▶ GIVEN DATA:
* * * * *

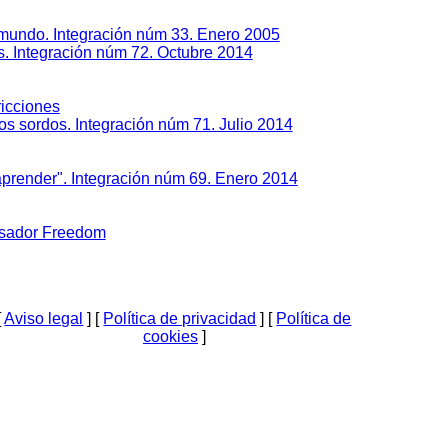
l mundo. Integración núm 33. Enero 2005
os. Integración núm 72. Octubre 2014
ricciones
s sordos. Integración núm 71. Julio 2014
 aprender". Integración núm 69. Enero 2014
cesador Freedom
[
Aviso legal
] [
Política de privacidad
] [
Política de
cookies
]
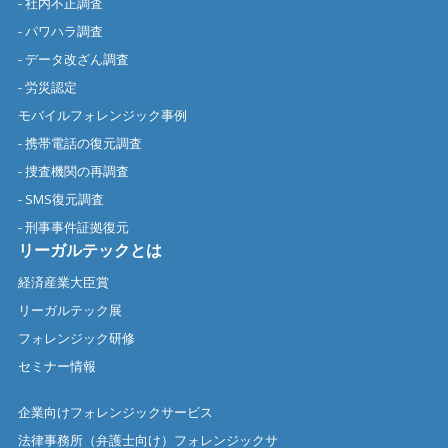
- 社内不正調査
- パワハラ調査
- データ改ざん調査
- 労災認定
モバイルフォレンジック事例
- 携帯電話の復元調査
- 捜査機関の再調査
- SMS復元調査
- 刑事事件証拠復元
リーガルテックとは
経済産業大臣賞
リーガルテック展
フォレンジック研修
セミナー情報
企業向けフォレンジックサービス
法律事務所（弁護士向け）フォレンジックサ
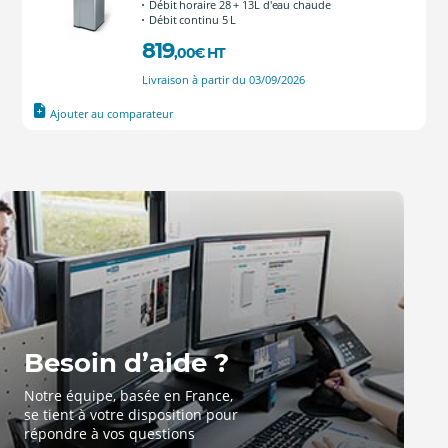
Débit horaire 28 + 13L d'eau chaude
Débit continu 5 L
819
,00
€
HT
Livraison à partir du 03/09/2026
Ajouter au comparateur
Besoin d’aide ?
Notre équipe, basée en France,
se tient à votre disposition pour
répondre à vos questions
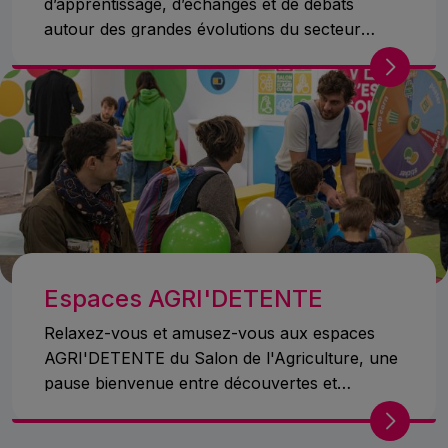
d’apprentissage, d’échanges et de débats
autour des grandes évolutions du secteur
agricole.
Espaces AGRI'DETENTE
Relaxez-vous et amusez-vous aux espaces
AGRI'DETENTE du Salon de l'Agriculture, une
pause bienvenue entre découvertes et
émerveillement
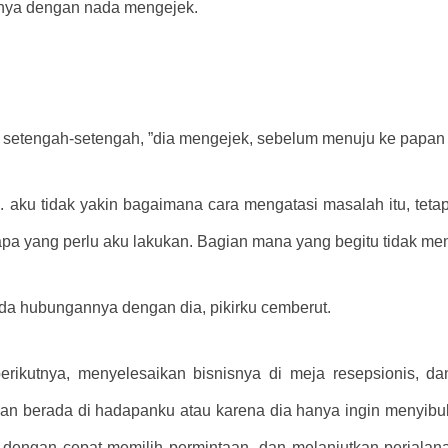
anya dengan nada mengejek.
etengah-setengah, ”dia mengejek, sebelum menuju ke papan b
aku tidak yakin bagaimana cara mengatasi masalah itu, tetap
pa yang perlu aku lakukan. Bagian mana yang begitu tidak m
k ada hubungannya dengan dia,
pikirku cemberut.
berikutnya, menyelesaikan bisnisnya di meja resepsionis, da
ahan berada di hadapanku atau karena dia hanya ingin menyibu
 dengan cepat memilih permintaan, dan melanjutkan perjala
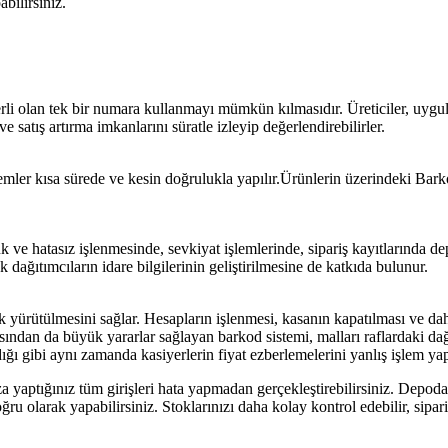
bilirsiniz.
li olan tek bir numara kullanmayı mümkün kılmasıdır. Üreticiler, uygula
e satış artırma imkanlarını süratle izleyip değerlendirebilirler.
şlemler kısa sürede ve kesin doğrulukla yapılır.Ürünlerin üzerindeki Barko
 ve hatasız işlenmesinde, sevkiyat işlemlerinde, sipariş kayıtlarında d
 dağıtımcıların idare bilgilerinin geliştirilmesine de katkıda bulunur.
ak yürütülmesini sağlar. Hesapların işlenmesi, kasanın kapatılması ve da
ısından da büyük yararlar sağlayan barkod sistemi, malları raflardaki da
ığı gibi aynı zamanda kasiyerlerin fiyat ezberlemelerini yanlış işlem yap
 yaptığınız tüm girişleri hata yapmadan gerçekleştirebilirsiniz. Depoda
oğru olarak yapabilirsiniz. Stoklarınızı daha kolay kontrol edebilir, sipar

* * * * *

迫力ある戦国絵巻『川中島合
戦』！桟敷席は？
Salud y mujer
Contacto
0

* * * * *

▶ TASK ITEM:
Please return, unchanged, the stretch of lines from the one containing "l mundo. Integración núm 33. Enero 2005" through the one containing "dengan cepat memilih". Leave the pictures out of your answer.

▶ ANSWER TO THE EXERCISE:
l mundo. Integración núm 33. Enero 2005
os. Integración núm 72. Octubre 2014
ricciones
s sordos. Integración núm 71. Julio 2014
 aprender". Integración núm 69. Enero 2014
cesador Freedom
[
Aviso legal
] [
Política de privacidad
] [
Política de
cookies
]
- 社内不正調査
- パワハラ調査
- データ改ざん調査
- 労災認定
モバイルフォレンジック事例
- 携帯電話の復元調査
- 捜査機関の再調査
- SMS復元調査
- 刑事事件証拠復元
リーガルテックとは
経済産業大臣賞
リーガルテック展
フォレンジック研修
セミナー情報
企業向けフォレンジックサービス
法律事務所（弁護士向け）フォレンジックサ
Débit horaire 28 + 13L d'eau chaude
Débit continu 5 L
819
,00
€
HT
Livraison à partir du 03/09/2026
Ajouter au comparateur
Besoin d’aide ?
Notre équipe, basée en France,
se tient à votre disposition pour
répondre à vos questions
d’apprentissage, d’échanges et de débats
autour des grandes évolutions du secteur
agricole.
Espaces AGRI'DETENTE
Relaxez-vous et amusez-vous aux espaces
AGRI'DETENTE du Salon de l'Agriculture, une
pause bienvenue entre découvertes et
émerveillement
anya dengan nada mengejek.
etengah-setengah, ”dia mengejek, sebelum menuju ke papan b
aku tidak yakin bagaimana cara mengatasi masalah itu, tetap
pa yang perlu aku lakukan. Bagian mana yang begitu tidak m
k ada hubungannya dengan dia,
pikirku cemberut.
berikutnya, menyelesaikan bisnisnya di meja resepsionis, da
ahan berada di hadapanku atau karena dia hanya ingin menyibu
 dengan cepat memilih permintaan, dan melanjutkan perjala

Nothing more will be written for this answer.